— DIRECTIVE —
Write out every record below exactly as it stands, leaving the pictures out.

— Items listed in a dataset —
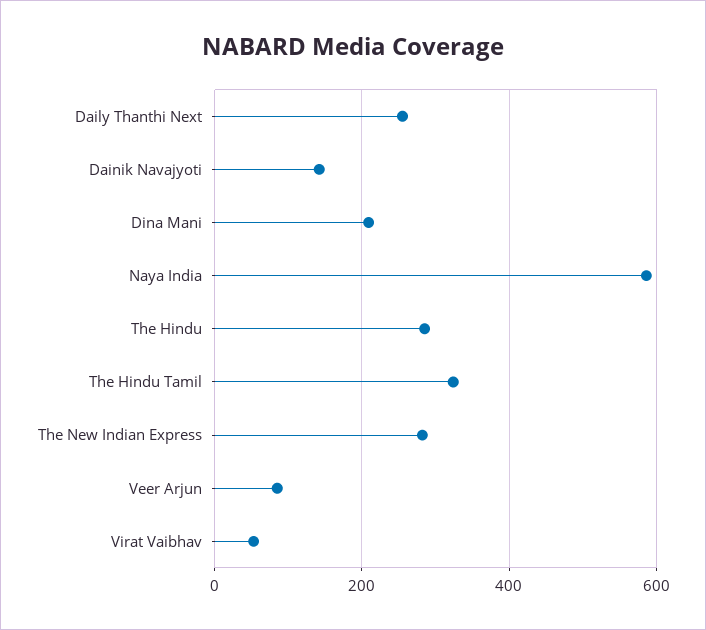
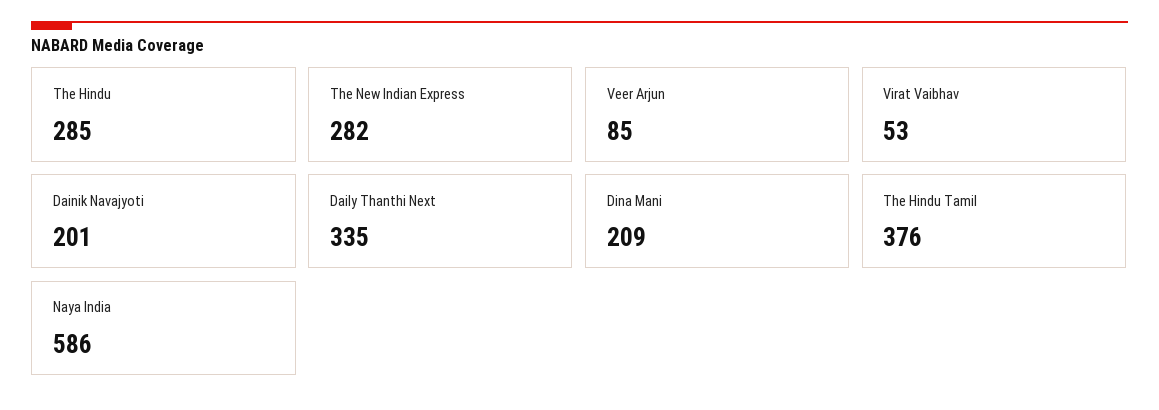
Daily Thanthi Next: 260 -> 335
Dainik Navajyoti: 140 -> 201
The Hindu Tamil: 320 -> 376

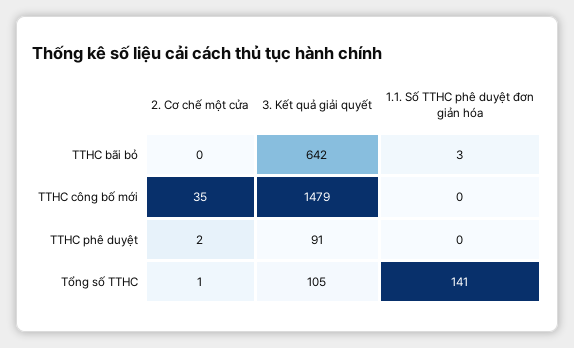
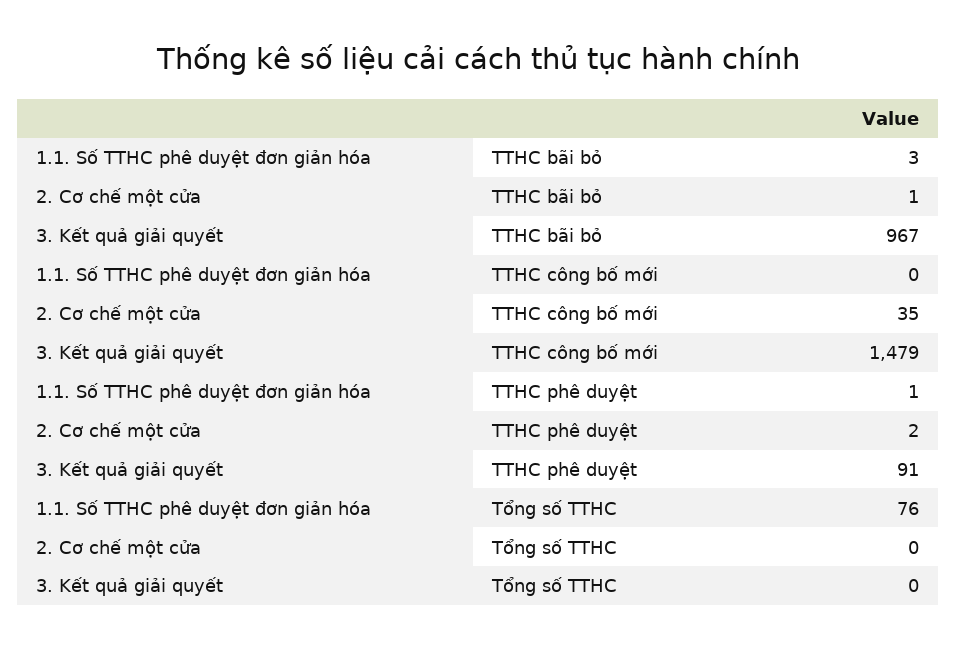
2. Cơ chế một cửa, TTHC bãi bỏ: 0 -> 1
3. Kết quả giải quyết, TTHC bãi bỏ: 642 -> 967
1.1. Số TTHC phê duyệt đơn giản hóa, TTHC phê duyệt: 0 -> 1
2. Cơ chế một cửa, Tổng số TTHC: 1 -> 0
3. Kết quả giải quyết, Tổng số TTHC: 105 -> 0
1.1. Số TTHC phê duyệt đơn giản hóa, Tổng số TTHC: 141 -> 76

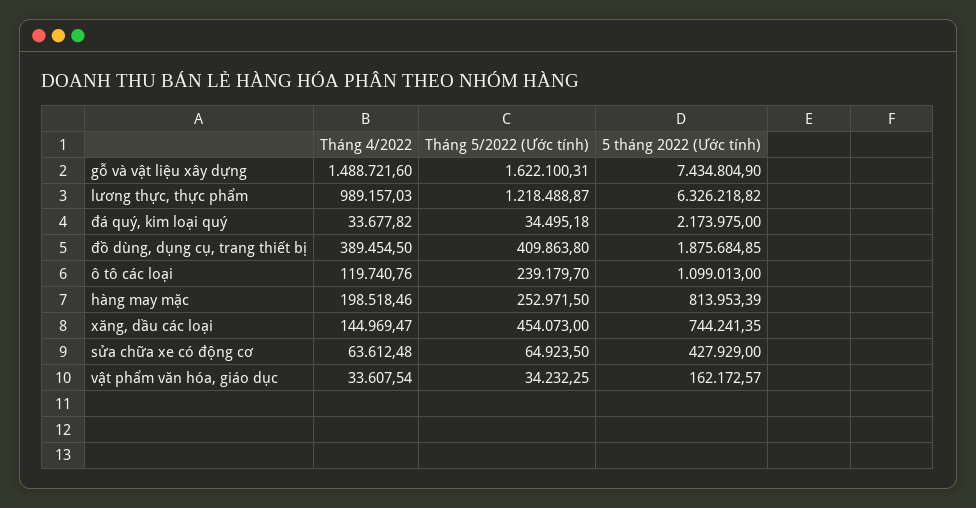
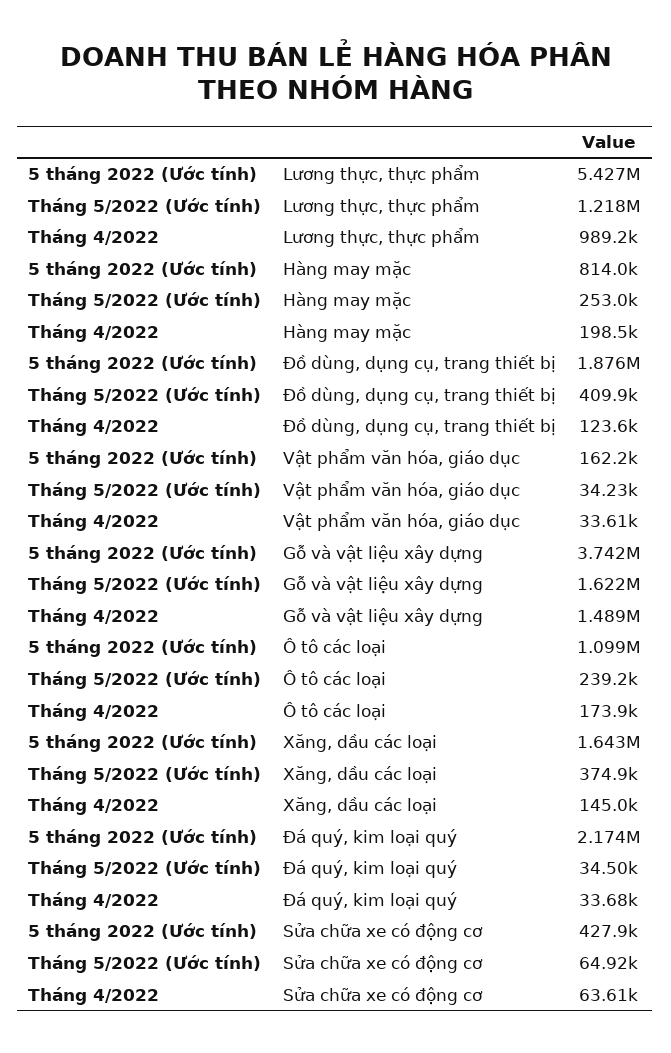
5 tháng 2022 (Ước tính), gỗ và vật liệu xây dựng: 7434804.9 -> 3742000
5 tháng 2022 (Ước tính), lương thực, thực phẩm: 6326218.82 -> 5427000
Tháng 4/2022, đồ dùng, dụng cụ, trang thiết bị: 389454.5 -> 123600
Tháng 4/2022, ô tô các loại: 119740.76 -> 173900
Tháng 5/2022 (Ước tính), xăng, dầu các loại: 454073 -> 374900
5 tháng 2022 (Ước tính), xăng, dầu các loại: 744241.35 -> 1643000

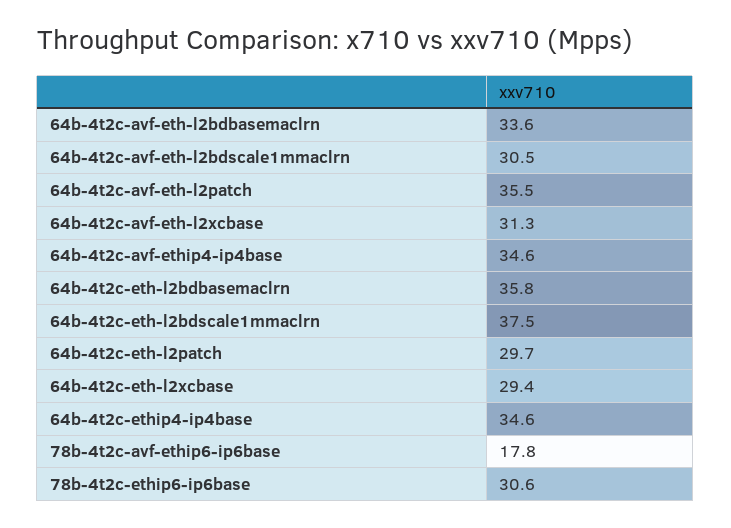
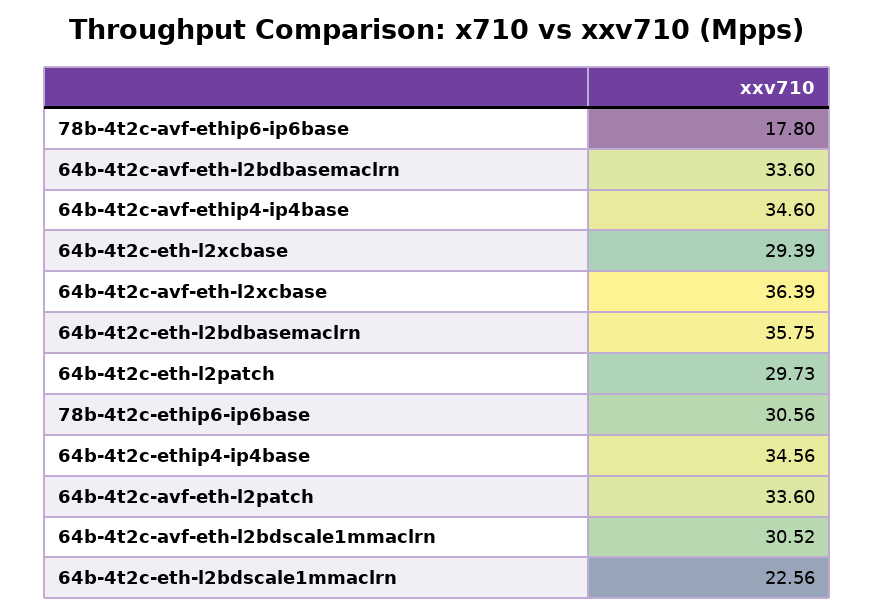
64b-4t2c-avf-eth-l2patch: 35.5 -> 33.6
64b-4t2c-avf-eth-l2xcbase: 31.3 -> 36.39
64b-4t2c-eth-l2bdscale1mmaclrn: 37.5 -> 22.56

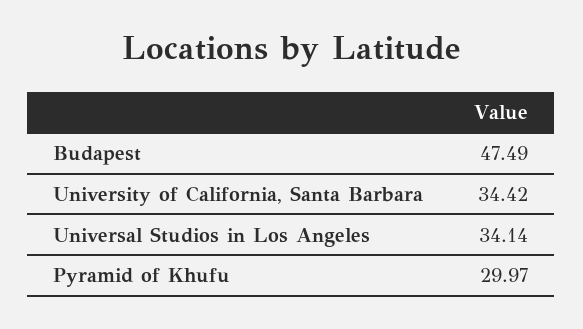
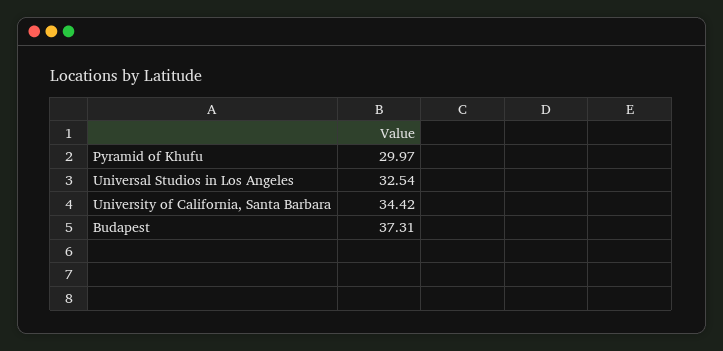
Budapest: 47.49 -> 37.31
Universal Studios in Los Angeles: 34.14 -> 32.54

— RESPONSE BELOW —
Daily Thanthi Next: 260 -> 335
Dainik Navajyoti: 140 -> 201
The Hindu Tamil: 320 -> 376

2. Cơ chế một cửa, TTHC bãi bỏ: 0 -> 1
3. Kết quả giải quyết, TTHC bãi bỏ: 642 -> 967
1.1. Số TTHC phê duyệt đơn giản hóa, TTHC phê duyệt: 0 -> 1
2. Cơ chế một cửa, Tổng số TTHC: 1 -> 0
3. Kết quả giải quyết, Tổng số TTHC: 105 -> 0
1.1. Số TTHC phê duyệt đơn giản hóa, Tổng số TTHC: 141 -> 76

5 tháng 2022 (Ước tính), gỗ và vật liệu xây dựng: 7434804.9 -> 3742000
5 tháng 2022 (Ước tính), lương thực, thực phẩm: 6326218.82 -> 5427000
Tháng 4/2022, đồ dùng, dụng cụ, trang thiết bị: 389454.5 -> 123600
Tháng 4/2022, ô tô các loại: 119740.76 -> 173900
Tháng 5/2022 (Ước tính), xăng, dầu các loại: 454073 -> 374900
5 tháng 2022 (Ước tính), xăng, dầu các loại: 744241.35 -> 1643000

64b-4t2c-avf-eth-l2patch: 35.5 -> 33.6
64b-4t2c-avf-eth-l2xcbase: 31.3 -> 36.39
64b-4t2c-eth-l2bdscale1mmaclrn: 37.5 -> 22.56

Budapest: 47.49 -> 37.31
Universal Studios in Los Angeles: 34.14 -> 32.54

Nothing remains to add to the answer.